Let’s examine how the NFL operates as a business. Consider the following:
REVENUE SHARING — All 32 NFL teams share television money in equal shares.
MERCHANDIING PROFITS — Until 2010, NFL teams shared most of the royalties earned from merchandise sales. However, courts recently ruled that this policy violated anti-trust laws. Now, the 32 teams will be able to make their own deals, which ruins a system that has worked well for the past fifty years.
THE NFL DRAFT — Every year, the weakest teams are given the opportuity to make the first picks when drafting new players. This gives bad teams a greater opportunity to improve and perhaps become better. By constrast, the best teams must pick last in the draft.
SCHEDULING — The best teams are required to play tougher schedules the following year. The worst teams play a weaker schedule.
GAME DAY — All teams play games on the same day at the same time (in rotation).
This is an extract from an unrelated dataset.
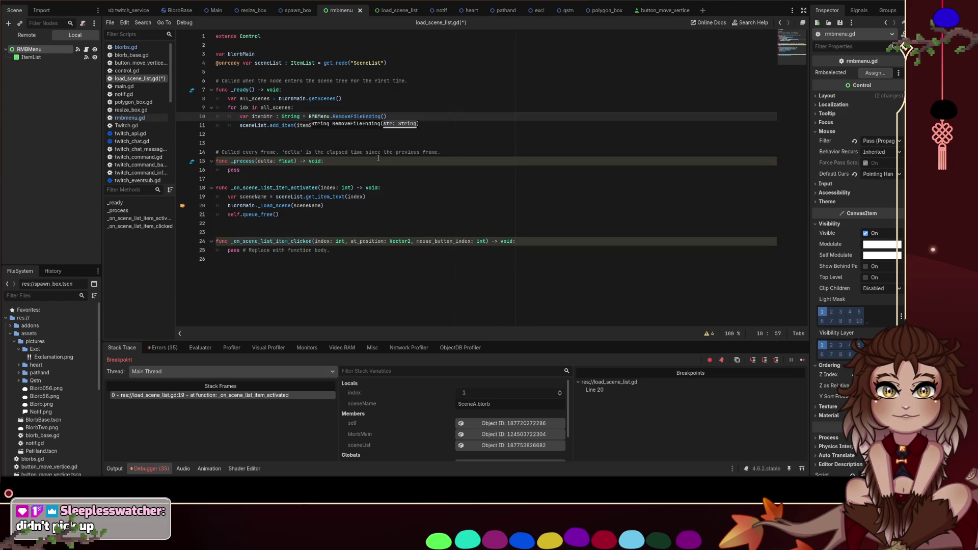
text(idx)
click(339, 98)
key(ctrl+s)
click(338, 127)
No team is permitted to schedule its games apart from the rest of the league. The league stictly dictates the NFL regular season schedule and game times.
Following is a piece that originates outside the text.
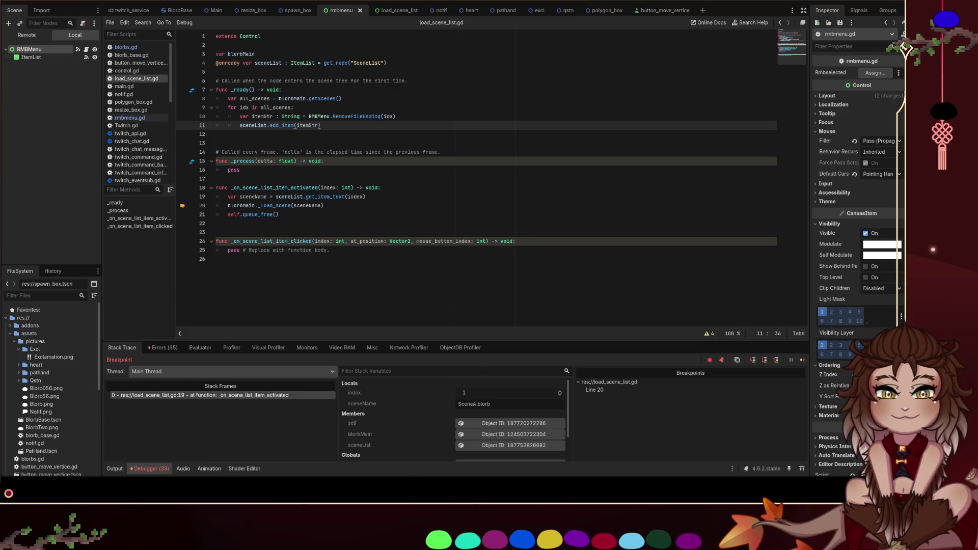
key(F5)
Virtually everything the NFL does is patterned on the principles of sharing and cooperation. Profits are divided equally. Teams needing help are given competitive advantages. And teams that consistently perform well are asked to sacrifice more.
Indeed, this all sounds a lot like socialism.
Note: I was glad to see Bill Maher and Jon Stewart essentially deliver this same message on their shows the last few years. But I wrote about this subject more than ten years ago, so I’ll go ahead and take some credit for coming up with this idea first.